Narcisse parle
- Ô frères ! tristes lys, je languis de beauté
- Pour m’être désiré dans votre nudité,
- Et vers vous, Nymphe, nymphe, ô nymphe des fontaines,
- Je viens au pur silence offrir mes larmes vaines.
- Un grand calme m’écoute, où j’écoute l’espoir.
- La voix des sources change et me parle du soir ;
- J’entends l’herbe d’argent grandir dans l’ombre sainte,
- Et la lune perfide élève son miroir
- Jusque dans les secrets de la fontaine éteinte.
- Et moi ! De tout mon cœur dans ces roseaux jeté,
- Je languis, ô saphir, par ma triste beauté !
- Je ne sais plus aimer que l’eau magicienne
- Où j’oubliai le rire et la rose ancienne.
- Que je déplore ton éclat fatal et pur,
- Si mollement de moi fontaine environnée,
- Où puisèrent mes yeux dans un mortel azur
- Mon image de fleurs humides couronnée !
- Hélas ! L’image est vaine et les pleurs éternels !
- À travers les bois bleus et les bras fraternels,
- Une tendre lueur d’heure ambiguë existe,
- Et d’un reste du jour me forme un fiancé
- Nu, sur la place pâle où m’attire l’eau triste…
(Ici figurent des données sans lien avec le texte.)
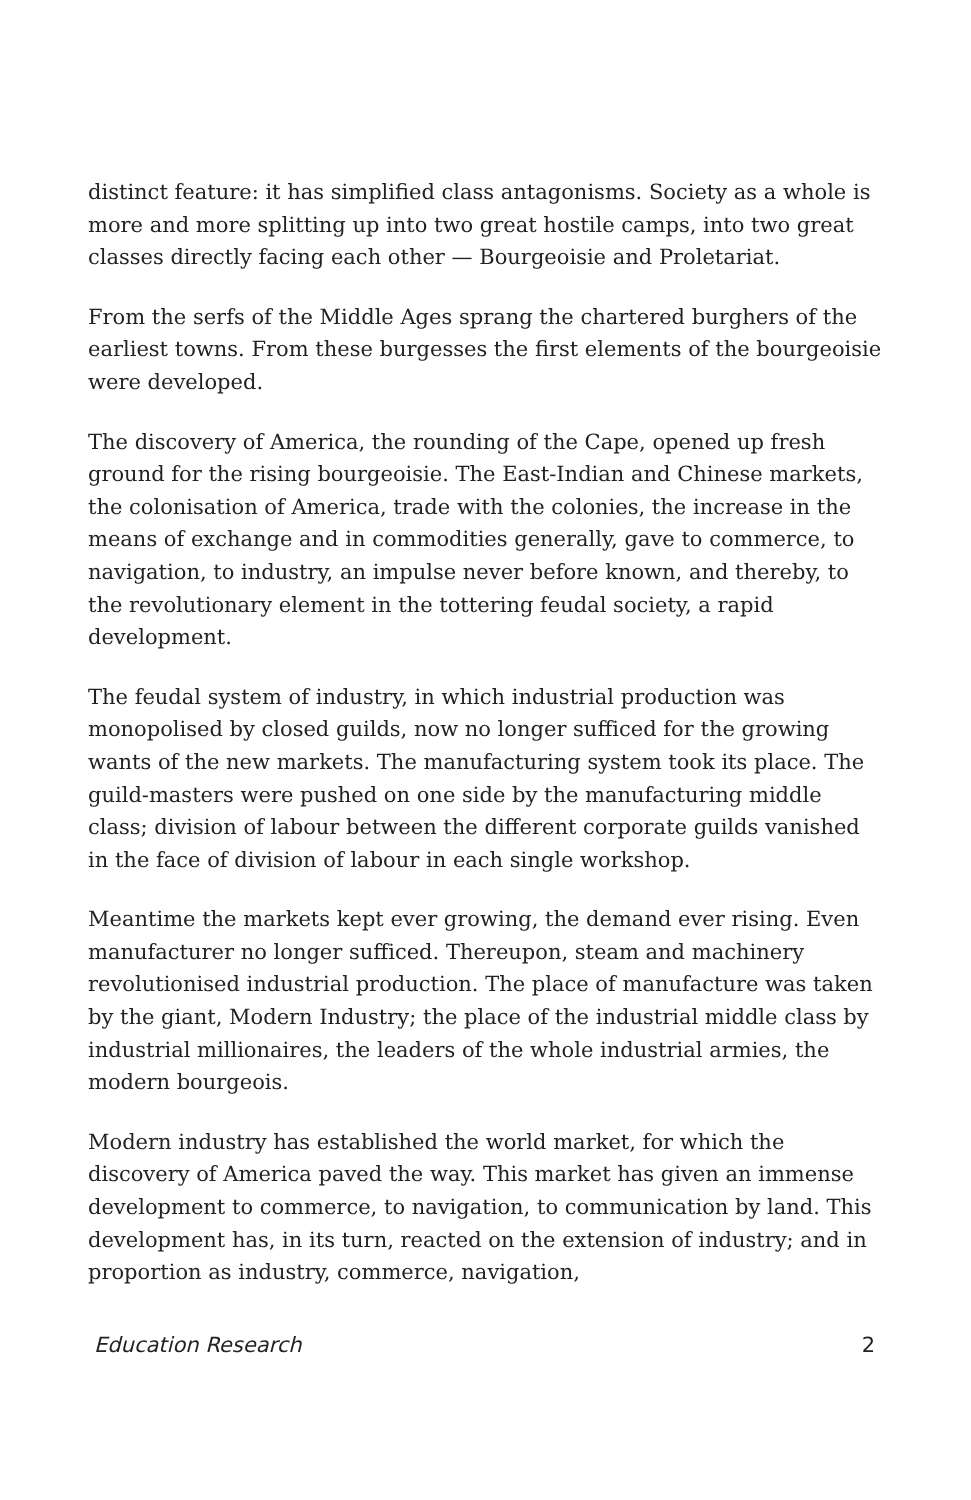distinct feature: it has simplified class antagonisms. Society as a whole is more and more splitting up into two great hostile camps, into two great classes directly facing each other — Bourgeoisie and Proletariat.
From the serfs of the Middle Ages sprang the chartered burghers of the earliest towns. From these burgesses the first elements of the bourgeoisie were developed.
The discovery of America, the rounding of the Cape, opened up fresh ground for the rising bourgeoisie. The East-Indian and Chinese markets, the colonisation of America, trade with the colonies, the increase in the means of exchange and in commodities generally, gave to commerce, to navigation, to industry, an impulse never before known, and thereby, to the revolutionary element in the tottering feudal society, a rapid development.
The feudal system of industry, in which industrial production was monopolised by closed guilds, now no longer sufficed for the growing wants of the new markets. The manufacturing system took its place. The guild-masters were pushed on one side by the manufacturing middle class; division of labour between the different corporate guilds vanished in the face of division of labour in each single workshop.
Meantime the markets kept ever growing, the demand ever rising. Even manufacturer no longer sufficed. Thereupon, steam and machinery revolutionised industrial production. The place of manufacture was taken by the giant, Modern Industry; the place of the industrial middle class by industrial millionaires, the leaders of the whole industrial armies, the modern bourgeois.
Modern industry has established the world market, for which the discovery of America paved the way. This market has given an immense development to commerce, to navigation, to communication by land. This development has, in its turn, reacted on the extension of industry; and in proportion as industry, commerce, navigation,
Education Research 2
- Délicieux démon, désirable et glacé !
- Voici dans l’eau ma chair de lune et de rosée,
- Ô forme obéissante à mes yeux opposée !
- Voici mes bras d’argent dont les gestes sont purs !...
- Mes lentes mains dans l’or adorable se lassent
- D’appeler ce captif que les feuilles enlacent,
- Et je crie aux échos les noms des dieux obscurs !...
- Adieu, reflet perdu sur l’onde calme et close,
- Narcisse... ce nom même est un tendre parfum
- Au cœur suave. Effeuille aux mânes du défunt
- Sur ce vide tombeau la funérale rose.
- Sois, ma lèvre, la rose effeuillant le baiser
- Qui fasse un spectre cher lentement s’apaiser,
- Car la nuit parle à demi-voix, proche et lointaine,
- Aux calices pleins d’ombre et de sommeils légers.
- Mais la lune s’amuse aux myrtes allongés.
- Je t’adore, sous ces myrtes, ô l’incertaine
- Chair pour la solitude éclose tristement
- Qui se mire dans le miroir au bois dormant.
- Je me délie en vain de ta présence douce,
- L’heure menteuse est molle aux membres sur la mousse
- Et d’un sombre délice enfle le vent profond.
- Adieu, Narcisse... meurs ! Voici le crépuscule.
- Au soupir de mon cœur mon apparence ondule,
- La flûte, par l’azur enseveli module
- Des regrets de troupeaux sonores qui s’en vont.
- Mais sur le froid mortel où l’étoile s’allume,
- Avant qu’un lent tombeau ne se forme de brume,
- Tiens ce baiser qui brise un calme d’eau fatal !
- L’espoir seul peut suffire à rompre ce cristal.
- La ride me ravisse au souffle qui m’exile
- Et que mon souffle anime une flûte gracile
- Dont le joueur léger me serait indulgent !...
- Évanouissez-vous, divinité troublée !
- Et, toi, verse à la lune, humble flûte isolée,
- Une diversité de nos larmes d’argent.